The decision to call bloquear_ip() is made inside guardar_ataque() in ids.py. The IPS must be enabled (ips_activo = True) and the event must meet the criticality threshold:
ids.py
t_lower = tipo_final.lower()
es_critico = (
    "exploit" in t_lower or
    "sql"     in t_lower or
    "flood"   in t_lower or
    "ddos"    in t_lower or
    "escaneo" in t_lower
)
When es_critico is True, the block decision follows this logic:
  • If the event label contains "(ml:" → block only if ML confidence ≥ 70%.
  • If the event label contains "(heurística)" → block unconditionally (heuristic certainty is sufficient).

Severity levels

The severity string is stored in the bloqueos table and displayed in the IPS panel:
SeverityTrigger condition
CRITICA"exploit" or "sql" in the attack label
ALTA"flood" or "ddos" in the attack label
MEDIA"escaneo" or "scan" in the attack label
If none of these keywords match (unlikely given es_critico), the default severity is ALTA.

Simulated blocking

When the application is not running as Administrator, the PowerShell command fails and bloquear_ip() returns False. The engine handles this gracefully:
ids.py
bloqueo_real = False
try:
    bloqueo_real = respuesta_activa.bloquear_ip(ip_src, duracion)
except Exception as e:
    print(f"[!] Bloqueo en firewall no disponible (requiere admin): {e}")

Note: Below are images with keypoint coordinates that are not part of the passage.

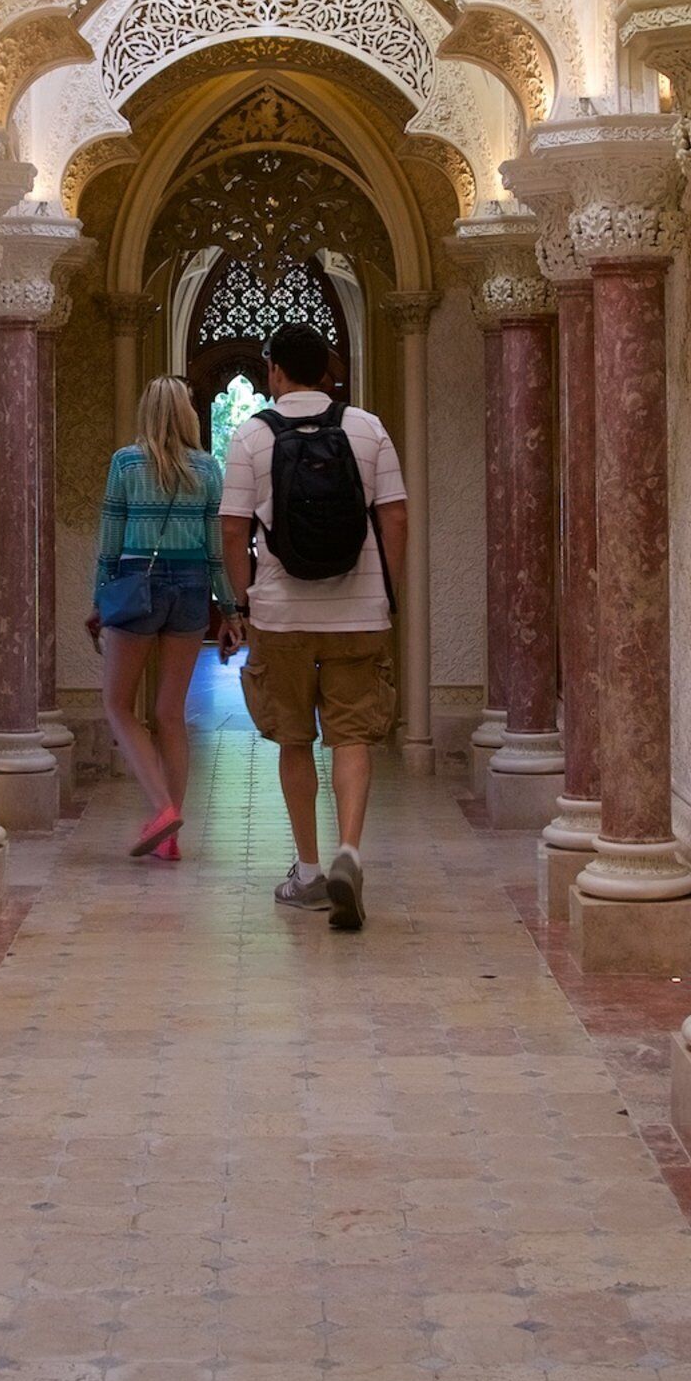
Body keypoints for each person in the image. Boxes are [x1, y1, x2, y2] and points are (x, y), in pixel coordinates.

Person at [219, 322, 410, 932]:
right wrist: (387, 592)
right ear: (329, 370)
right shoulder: (367, 427)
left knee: (294, 738)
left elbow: (232, 527)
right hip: (358, 612)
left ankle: (306, 872)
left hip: (282, 614)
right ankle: (348, 853)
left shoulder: (251, 437)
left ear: (274, 372)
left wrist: (243, 602)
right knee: (352, 735)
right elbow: (395, 516)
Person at [86, 374, 232, 860]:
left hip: (136, 586)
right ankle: (169, 839)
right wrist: (230, 609)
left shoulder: (125, 463)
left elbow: (110, 542)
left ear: (146, 411)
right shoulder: (209, 469)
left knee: (118, 705)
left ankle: (163, 809)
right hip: (191, 590)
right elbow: (215, 553)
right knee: (171, 714)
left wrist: (99, 600)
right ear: (189, 415)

estado_bd = 'ACTIVO' if bloqueo_real else 'SIMULADO'
cursor.execute(
    'INSERT INTO bloqueos (timestamp, ip_src, tipo_ataque, duracion, estado) VALUES (?, ?, ?, ?, ?)',
    (timestamp, ip_src, tipo_final, duracion, estado_bd)
)
The IPS panel always shows the block event. The Estado column displays SIMULADO instead of ACTIVO when no firewall rule was created, so SOC analysts are aware that the block is not enforced at the network level.